March 6th, 2008 at 11:36 pm
The risk is addressed in the JPL video.
http://www.jpl.nasa.gov/videos/cassini/enceladus20080304/
March 7th, 2008 at 3:20 am
Quoth the BA :
“Cassini will also pass right through the ice plume (generally considered an E-ticket ride) ”
Um .. Que?
I’m afraid I don’t have a clue what that’s about. Could you - or anyone else - please explain what that bracketed bit means?
Cassini kissing Enceladus - Aawwww .. How romantic!
A frigid moon in the depths of space and an inanimate robot getting together .. How sweet! I just hope their relationship doesn’t get any closer or they might fuse together - & that’ll be that folks! ;-)..
March 7th, 2008 at 12:25 pm
While others have addressed Ian’s concerns about the dangers of Cassini passing through Enceladus’ plume, I just want to add that we don’t always make great discoveries without taking some risks. And with Cassini very close to the end of its primary mission, we should have met substantially all of the mission objectives by now, so the downside is comparatively low. The Cassini extended mission is icing on the cake, and while I would love to see an extended mission as productive as the Mars rover extended mission(s), we got what we came for and a whole lot more.
March 7th, 2008 at 8:25 pm
StevoR says: “Quoth the BA : ‘Cassini will also pass right through the ice plume (generally considered an E-ticket ride) ‘. I’m afraid I don’t have a clue what that’s about. Could you - or anyone else - please explain what that bracketed bit means?”
Short version:
When Disneyland opened in the mid ’50s, the admission was 25 cents (really!) but everything inside was extra. To go on the rides you bought a book of ride “coupons” (but everyone called them “tickets”). The coupons ranged from “A” for the simple rides (like the Main Street horse drawn trolley) to “D” for rides like the “Mark Twain” riverboat and “Rocket to the Moon” attractions.

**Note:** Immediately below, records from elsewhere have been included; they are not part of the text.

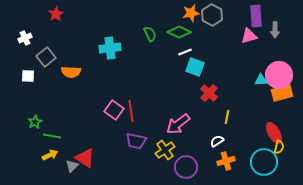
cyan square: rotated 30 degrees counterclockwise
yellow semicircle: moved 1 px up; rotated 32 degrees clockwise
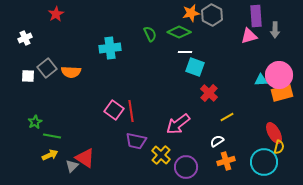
white line: rotated 24 degrees clockwise
gray square: moved 1 px right, 11 px down
yellow line: rotated 48 degrees clockwise
yellow cross: moved 4 px left, 5 px down; rotated 12 degrees counterclockwise
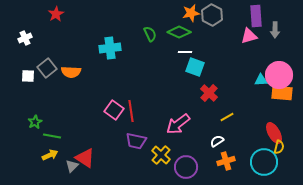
orange rectangle: rotated 20 degrees clockwise
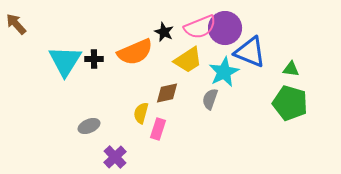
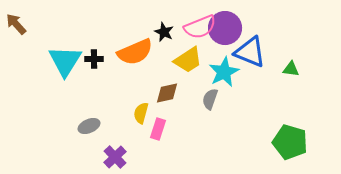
green pentagon: moved 39 px down
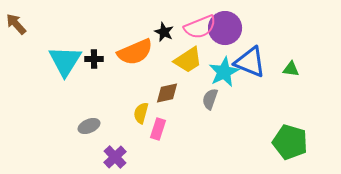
blue triangle: moved 10 px down
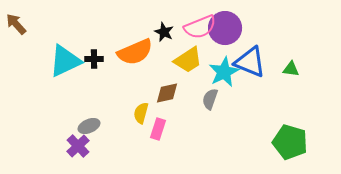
cyan triangle: rotated 33 degrees clockwise
purple cross: moved 37 px left, 11 px up
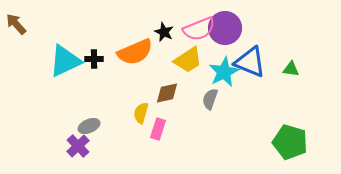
pink semicircle: moved 1 px left, 2 px down
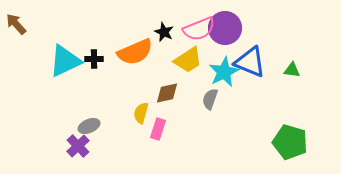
green triangle: moved 1 px right, 1 px down
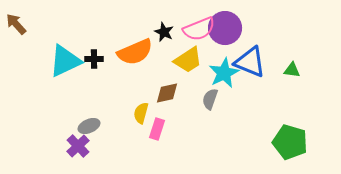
cyan star: moved 1 px down
pink rectangle: moved 1 px left
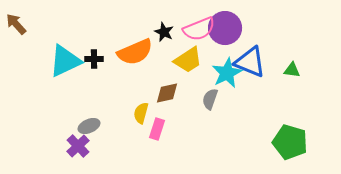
cyan star: moved 3 px right
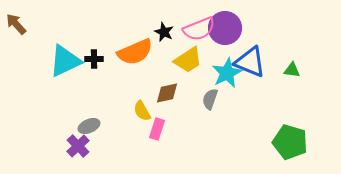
yellow semicircle: moved 1 px right, 2 px up; rotated 45 degrees counterclockwise
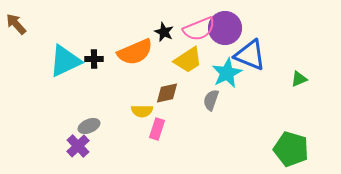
blue triangle: moved 7 px up
green triangle: moved 7 px right, 9 px down; rotated 30 degrees counterclockwise
gray semicircle: moved 1 px right, 1 px down
yellow semicircle: rotated 60 degrees counterclockwise
green pentagon: moved 1 px right, 7 px down
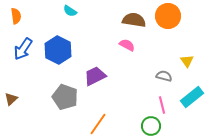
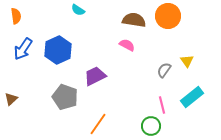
cyan semicircle: moved 8 px right, 1 px up
blue hexagon: rotated 8 degrees clockwise
gray semicircle: moved 6 px up; rotated 70 degrees counterclockwise
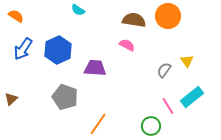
orange semicircle: rotated 49 degrees counterclockwise
purple trapezoid: moved 8 px up; rotated 30 degrees clockwise
pink line: moved 6 px right, 1 px down; rotated 18 degrees counterclockwise
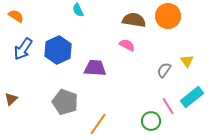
cyan semicircle: rotated 32 degrees clockwise
gray pentagon: moved 5 px down
green circle: moved 5 px up
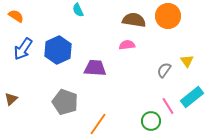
pink semicircle: rotated 35 degrees counterclockwise
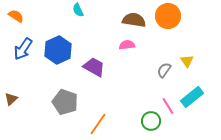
purple trapezoid: moved 1 px left, 1 px up; rotated 25 degrees clockwise
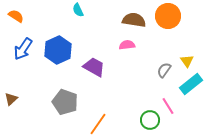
cyan rectangle: moved 1 px left, 13 px up
green circle: moved 1 px left, 1 px up
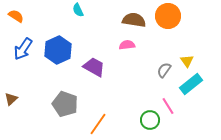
gray pentagon: moved 2 px down
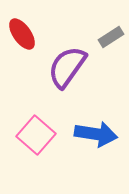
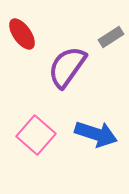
blue arrow: rotated 9 degrees clockwise
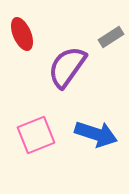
red ellipse: rotated 12 degrees clockwise
pink square: rotated 27 degrees clockwise
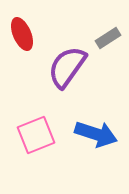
gray rectangle: moved 3 px left, 1 px down
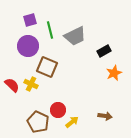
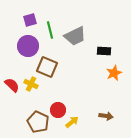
black rectangle: rotated 32 degrees clockwise
brown arrow: moved 1 px right
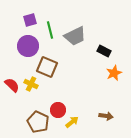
black rectangle: rotated 24 degrees clockwise
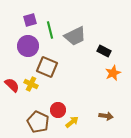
orange star: moved 1 px left
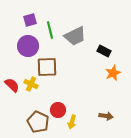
brown square: rotated 25 degrees counterclockwise
yellow arrow: rotated 144 degrees clockwise
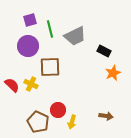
green line: moved 1 px up
brown square: moved 3 px right
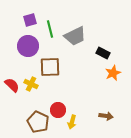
black rectangle: moved 1 px left, 2 px down
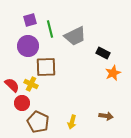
brown square: moved 4 px left
red circle: moved 36 px left, 7 px up
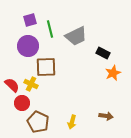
gray trapezoid: moved 1 px right
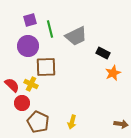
brown arrow: moved 15 px right, 8 px down
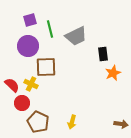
black rectangle: moved 1 px down; rotated 56 degrees clockwise
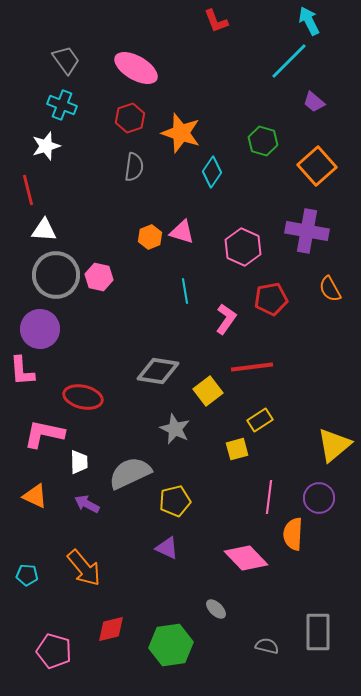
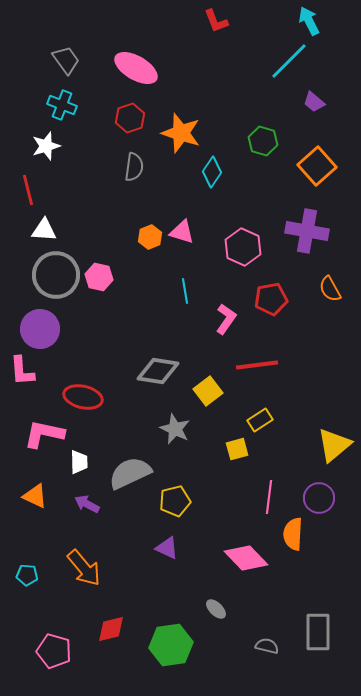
red line at (252, 367): moved 5 px right, 2 px up
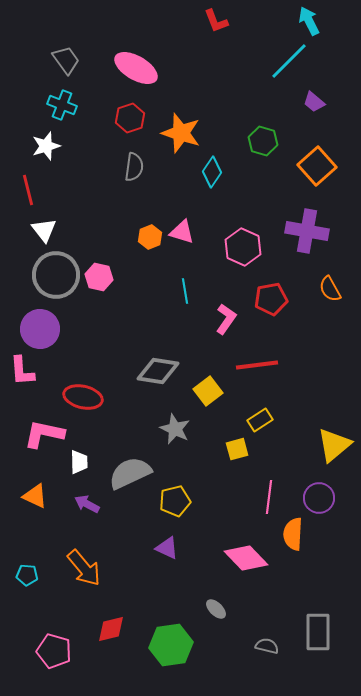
white triangle at (44, 230): rotated 48 degrees clockwise
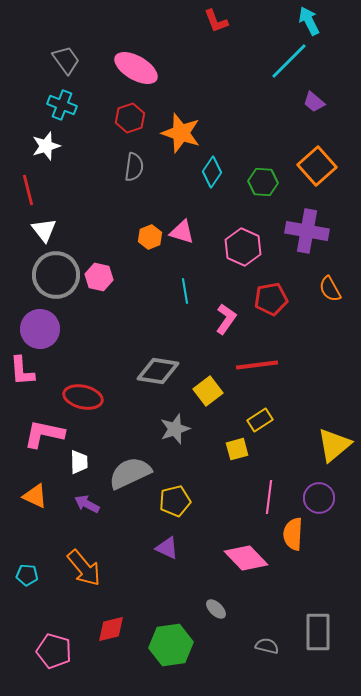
green hexagon at (263, 141): moved 41 px down; rotated 12 degrees counterclockwise
gray star at (175, 429): rotated 28 degrees clockwise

When the park expanded to big rides, like the Submarines, Matterhorn Bobsleds and Monorail, in 1959, they added another level of coupon, the “E-Ticket”. This was the most coveted in the book. The term has been exported from Disneyland to the general vernacular in that the ultimate experience in any genre is referred to as “an ‘E Ticket’ ride”. Sally Ride helped the phrase along after reaching orbit on her first Shuttle mission by claiming it to be “A real ‘E-Ticket’.” The irony is that Disneyland had abandoned the coupon book idea by that time and gone to the single high-priced entry fee with the rides included.